Creating beauty out of evil


A beautiful story by Jennifer Homans in the New York Review of Books


On March 14, 1934, in New York City, George Balanchine began working on a new dance set to Tchaikovsky’s Serenade for Strings, Op. 48. He had arrived in the United States from his native Russia via Europe some five months earlier, and had just taught a morning dance class at the School of American Ballet on the fourth floor of the Tuxedo Building at 59th Street and Madison Avenue. He and Lincoln Kirstein had founded the school that January, and they had a small following of students. Everything was new: Balanchine barely spoke English, barely knew Kirstein, and barely knew his American dancers. Serenade would be his first American ballet. As the class ended, one dancer later recalled, Balanchine climbed onto the “watching bench”—a stool that allowed him a vantage point over the dancers—and stretched his arms invitingly toward them with open palms. He quietly dismissed the men and asked the women to take a break and return in fifteen minutes ready to work.
When they were all gathered, Balanchine nodded to the pianist, his fellow Russian émigré Ariadna Mikeshna, and turned to the sweaty young women in leotards, tights, and practice skirts leaning nervously on the barres. They were teenagers at the peak of health; he was thirty, fighting tuberculosis, and had recently lost the use of one lung, the consequence of living through the brutalities of World War I, the Russian Revolution, and the Russian civil wars during his youth. He graciously approached each dancer, took her by the arm, and escorted her to a spot on the floor. There happened to be seventeen women in class that day, so he made a pattern in the large studio for seventeen: two perfect diamonds of eight, with a single dancer at the point joining the two formations. From the front, every dancer could be seen—like an orange grove in California, he later liked to say.

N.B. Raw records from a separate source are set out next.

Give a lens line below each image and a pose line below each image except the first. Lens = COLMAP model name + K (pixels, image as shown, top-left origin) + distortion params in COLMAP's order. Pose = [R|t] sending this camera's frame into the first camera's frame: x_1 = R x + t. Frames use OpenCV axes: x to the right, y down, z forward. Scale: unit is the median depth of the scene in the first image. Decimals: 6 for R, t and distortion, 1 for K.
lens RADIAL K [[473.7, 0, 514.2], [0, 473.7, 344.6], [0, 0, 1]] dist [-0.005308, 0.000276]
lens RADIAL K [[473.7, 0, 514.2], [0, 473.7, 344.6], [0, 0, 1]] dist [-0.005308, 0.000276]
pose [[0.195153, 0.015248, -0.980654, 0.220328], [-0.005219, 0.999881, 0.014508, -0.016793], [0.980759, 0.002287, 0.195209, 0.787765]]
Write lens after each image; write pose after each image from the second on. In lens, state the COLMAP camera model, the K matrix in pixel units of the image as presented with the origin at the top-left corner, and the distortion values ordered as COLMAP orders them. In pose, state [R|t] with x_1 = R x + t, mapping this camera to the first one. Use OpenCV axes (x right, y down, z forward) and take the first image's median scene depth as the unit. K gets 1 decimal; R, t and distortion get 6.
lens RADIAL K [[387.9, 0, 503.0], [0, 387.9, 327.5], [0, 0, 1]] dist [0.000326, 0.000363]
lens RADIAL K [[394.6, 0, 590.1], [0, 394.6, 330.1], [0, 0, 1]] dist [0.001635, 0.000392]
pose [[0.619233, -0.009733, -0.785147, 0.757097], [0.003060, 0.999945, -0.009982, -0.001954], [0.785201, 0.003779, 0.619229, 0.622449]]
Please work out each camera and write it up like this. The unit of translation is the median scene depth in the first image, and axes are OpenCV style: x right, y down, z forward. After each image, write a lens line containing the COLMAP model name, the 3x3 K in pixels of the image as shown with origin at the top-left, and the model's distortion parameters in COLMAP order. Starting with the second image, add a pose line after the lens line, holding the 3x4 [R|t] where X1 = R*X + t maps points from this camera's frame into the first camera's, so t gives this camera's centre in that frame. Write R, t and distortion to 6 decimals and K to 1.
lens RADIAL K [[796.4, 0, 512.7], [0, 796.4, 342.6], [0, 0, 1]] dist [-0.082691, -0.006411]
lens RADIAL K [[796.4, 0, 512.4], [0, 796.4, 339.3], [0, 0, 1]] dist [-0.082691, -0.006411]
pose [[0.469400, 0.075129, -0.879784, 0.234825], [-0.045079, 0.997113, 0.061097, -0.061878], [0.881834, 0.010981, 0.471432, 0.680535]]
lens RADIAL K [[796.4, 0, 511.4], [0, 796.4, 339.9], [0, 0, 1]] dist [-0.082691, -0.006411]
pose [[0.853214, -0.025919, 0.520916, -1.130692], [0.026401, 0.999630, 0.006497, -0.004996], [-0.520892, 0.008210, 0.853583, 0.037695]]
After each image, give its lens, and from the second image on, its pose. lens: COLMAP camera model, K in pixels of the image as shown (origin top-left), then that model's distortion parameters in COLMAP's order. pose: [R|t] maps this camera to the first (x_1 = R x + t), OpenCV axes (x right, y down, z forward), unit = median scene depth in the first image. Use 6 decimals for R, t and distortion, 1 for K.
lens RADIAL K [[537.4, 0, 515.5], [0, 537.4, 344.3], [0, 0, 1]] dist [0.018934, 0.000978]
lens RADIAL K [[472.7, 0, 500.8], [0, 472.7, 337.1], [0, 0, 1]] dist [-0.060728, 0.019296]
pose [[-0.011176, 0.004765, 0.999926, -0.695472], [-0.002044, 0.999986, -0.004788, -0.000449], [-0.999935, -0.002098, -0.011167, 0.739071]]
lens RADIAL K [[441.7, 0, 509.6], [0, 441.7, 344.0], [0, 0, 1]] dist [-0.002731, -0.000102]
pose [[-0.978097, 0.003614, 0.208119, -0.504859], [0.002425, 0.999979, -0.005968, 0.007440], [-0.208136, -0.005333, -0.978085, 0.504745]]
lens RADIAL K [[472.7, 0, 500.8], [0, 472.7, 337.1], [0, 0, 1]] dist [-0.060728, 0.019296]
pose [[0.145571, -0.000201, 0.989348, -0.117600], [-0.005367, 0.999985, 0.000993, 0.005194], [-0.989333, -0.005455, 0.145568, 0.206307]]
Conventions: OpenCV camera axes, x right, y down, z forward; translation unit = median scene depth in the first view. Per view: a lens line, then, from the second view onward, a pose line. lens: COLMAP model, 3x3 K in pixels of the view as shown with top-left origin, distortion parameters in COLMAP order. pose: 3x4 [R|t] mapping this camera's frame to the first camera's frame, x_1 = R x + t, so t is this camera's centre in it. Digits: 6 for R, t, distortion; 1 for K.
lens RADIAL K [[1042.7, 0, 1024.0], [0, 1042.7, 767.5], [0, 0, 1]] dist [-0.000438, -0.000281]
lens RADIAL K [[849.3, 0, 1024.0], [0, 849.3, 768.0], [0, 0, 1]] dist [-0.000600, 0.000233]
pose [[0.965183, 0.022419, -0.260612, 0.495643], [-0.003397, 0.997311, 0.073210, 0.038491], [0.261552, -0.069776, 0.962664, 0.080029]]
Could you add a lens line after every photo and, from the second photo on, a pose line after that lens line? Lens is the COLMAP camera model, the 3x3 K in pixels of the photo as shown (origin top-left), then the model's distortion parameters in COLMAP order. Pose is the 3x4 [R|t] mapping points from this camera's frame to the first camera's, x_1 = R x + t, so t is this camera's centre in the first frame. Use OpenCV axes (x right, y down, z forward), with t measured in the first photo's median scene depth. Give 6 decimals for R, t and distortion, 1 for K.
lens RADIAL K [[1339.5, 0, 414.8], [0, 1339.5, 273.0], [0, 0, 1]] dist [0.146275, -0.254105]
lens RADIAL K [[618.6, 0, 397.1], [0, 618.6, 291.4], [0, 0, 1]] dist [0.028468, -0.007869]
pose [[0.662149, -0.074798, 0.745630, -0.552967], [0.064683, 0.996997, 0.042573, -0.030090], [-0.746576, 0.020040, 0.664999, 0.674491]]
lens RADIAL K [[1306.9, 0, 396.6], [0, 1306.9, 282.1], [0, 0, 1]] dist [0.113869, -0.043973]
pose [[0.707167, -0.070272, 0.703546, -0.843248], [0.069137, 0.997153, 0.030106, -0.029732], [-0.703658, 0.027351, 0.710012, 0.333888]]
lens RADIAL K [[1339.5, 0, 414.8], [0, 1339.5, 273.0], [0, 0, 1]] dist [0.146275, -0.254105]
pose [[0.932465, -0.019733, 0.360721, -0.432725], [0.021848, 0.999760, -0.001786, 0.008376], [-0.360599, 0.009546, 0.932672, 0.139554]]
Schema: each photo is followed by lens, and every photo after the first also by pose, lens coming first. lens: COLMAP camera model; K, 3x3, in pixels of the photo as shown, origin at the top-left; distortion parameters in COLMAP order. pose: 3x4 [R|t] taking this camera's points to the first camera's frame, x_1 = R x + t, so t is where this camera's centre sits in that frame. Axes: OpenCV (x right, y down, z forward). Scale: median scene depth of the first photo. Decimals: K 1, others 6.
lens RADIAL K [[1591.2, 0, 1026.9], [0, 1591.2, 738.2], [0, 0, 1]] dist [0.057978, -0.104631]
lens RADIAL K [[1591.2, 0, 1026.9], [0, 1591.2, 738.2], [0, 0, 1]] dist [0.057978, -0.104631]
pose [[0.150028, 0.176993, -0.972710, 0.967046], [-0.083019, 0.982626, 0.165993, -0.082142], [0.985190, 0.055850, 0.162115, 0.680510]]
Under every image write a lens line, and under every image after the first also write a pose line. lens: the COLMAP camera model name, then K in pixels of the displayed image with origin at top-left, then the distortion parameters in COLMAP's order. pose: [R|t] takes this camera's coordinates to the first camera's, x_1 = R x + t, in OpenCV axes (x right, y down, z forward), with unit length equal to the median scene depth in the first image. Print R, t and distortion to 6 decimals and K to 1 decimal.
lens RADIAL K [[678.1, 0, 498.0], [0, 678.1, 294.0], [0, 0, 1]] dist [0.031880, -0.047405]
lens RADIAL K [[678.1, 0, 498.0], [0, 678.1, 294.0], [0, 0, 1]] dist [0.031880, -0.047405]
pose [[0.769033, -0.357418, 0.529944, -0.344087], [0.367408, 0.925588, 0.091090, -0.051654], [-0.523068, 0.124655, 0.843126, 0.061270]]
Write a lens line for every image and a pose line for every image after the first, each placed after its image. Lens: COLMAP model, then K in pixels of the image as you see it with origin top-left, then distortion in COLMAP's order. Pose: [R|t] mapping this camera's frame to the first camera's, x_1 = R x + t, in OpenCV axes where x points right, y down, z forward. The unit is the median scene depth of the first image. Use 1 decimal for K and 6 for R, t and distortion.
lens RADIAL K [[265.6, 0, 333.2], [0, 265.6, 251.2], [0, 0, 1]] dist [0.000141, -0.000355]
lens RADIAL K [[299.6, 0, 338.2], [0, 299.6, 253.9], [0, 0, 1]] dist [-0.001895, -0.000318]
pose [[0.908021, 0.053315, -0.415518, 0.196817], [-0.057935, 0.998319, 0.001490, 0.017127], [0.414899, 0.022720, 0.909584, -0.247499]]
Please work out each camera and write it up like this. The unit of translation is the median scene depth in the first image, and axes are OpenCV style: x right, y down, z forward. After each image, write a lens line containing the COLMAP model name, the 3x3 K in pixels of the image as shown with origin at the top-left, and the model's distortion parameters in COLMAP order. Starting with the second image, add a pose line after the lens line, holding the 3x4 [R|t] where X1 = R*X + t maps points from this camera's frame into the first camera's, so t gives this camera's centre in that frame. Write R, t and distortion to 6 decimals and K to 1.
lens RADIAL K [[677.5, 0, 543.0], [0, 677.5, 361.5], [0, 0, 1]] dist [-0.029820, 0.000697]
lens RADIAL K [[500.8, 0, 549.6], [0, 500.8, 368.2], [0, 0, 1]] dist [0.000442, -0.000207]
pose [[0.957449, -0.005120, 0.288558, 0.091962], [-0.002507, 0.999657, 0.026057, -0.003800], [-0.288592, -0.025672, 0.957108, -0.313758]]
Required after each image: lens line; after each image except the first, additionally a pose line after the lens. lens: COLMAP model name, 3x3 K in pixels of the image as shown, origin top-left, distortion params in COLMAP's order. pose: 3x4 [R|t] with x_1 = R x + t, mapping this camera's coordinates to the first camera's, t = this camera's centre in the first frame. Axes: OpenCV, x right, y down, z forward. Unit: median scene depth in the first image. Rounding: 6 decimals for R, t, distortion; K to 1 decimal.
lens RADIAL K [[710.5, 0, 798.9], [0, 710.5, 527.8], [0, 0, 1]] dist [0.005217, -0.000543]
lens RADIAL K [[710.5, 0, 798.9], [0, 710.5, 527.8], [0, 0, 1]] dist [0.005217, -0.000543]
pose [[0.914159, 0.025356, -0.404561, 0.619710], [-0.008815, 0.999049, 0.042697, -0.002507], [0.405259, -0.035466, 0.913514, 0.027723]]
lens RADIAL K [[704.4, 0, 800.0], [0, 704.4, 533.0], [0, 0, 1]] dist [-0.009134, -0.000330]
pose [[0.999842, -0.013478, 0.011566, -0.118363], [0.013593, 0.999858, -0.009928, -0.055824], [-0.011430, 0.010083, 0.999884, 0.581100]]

As they stood in their places, he started to talk. In pidgin English, he told them something of his Russian past. He was a ten-year-old student at the Imperial Theater School when World War I began, and only thirteen when the revolution erupted in 1917. He left for Europe in 1924. A decade later in New York, the memories still haunted him: gunfire in the streets, scavenging for food, killing and eating cats, and freezing in subzero temperatures, not to mention the dead bodies piled in the streets as the war and revolution took their toll. He told his students about the small dance company he had started in the midst of it all, and about leaving for Berlin and Paris and working with Sergei Diaghilev. He talked anxiously about Germany and Hitler, much on everybody’s mind in 1934, and about the "Heil Hitler" salute.
Who knows what went through the minds of the young dancers?  Balanchine showed them how to stand facing forward, and raise their arms straight up, in the pompous gesture that Hitler would have recognized and been delighted to watch.
But then he showed them how to create beauty out of evil, by turning their arms and heads gently to the side, gazing up at their hands. 
And so the classic ballet evolved.  Balanchine changed it often over the years, but still it opens with the dancers standing with their right arms raised. Then, slowly and gently, the pose relaxes, as the hand drops, moves toward the brow, and then down to fold across the chest, and down again, as the women move through ballet's classic positions, and on into the dance.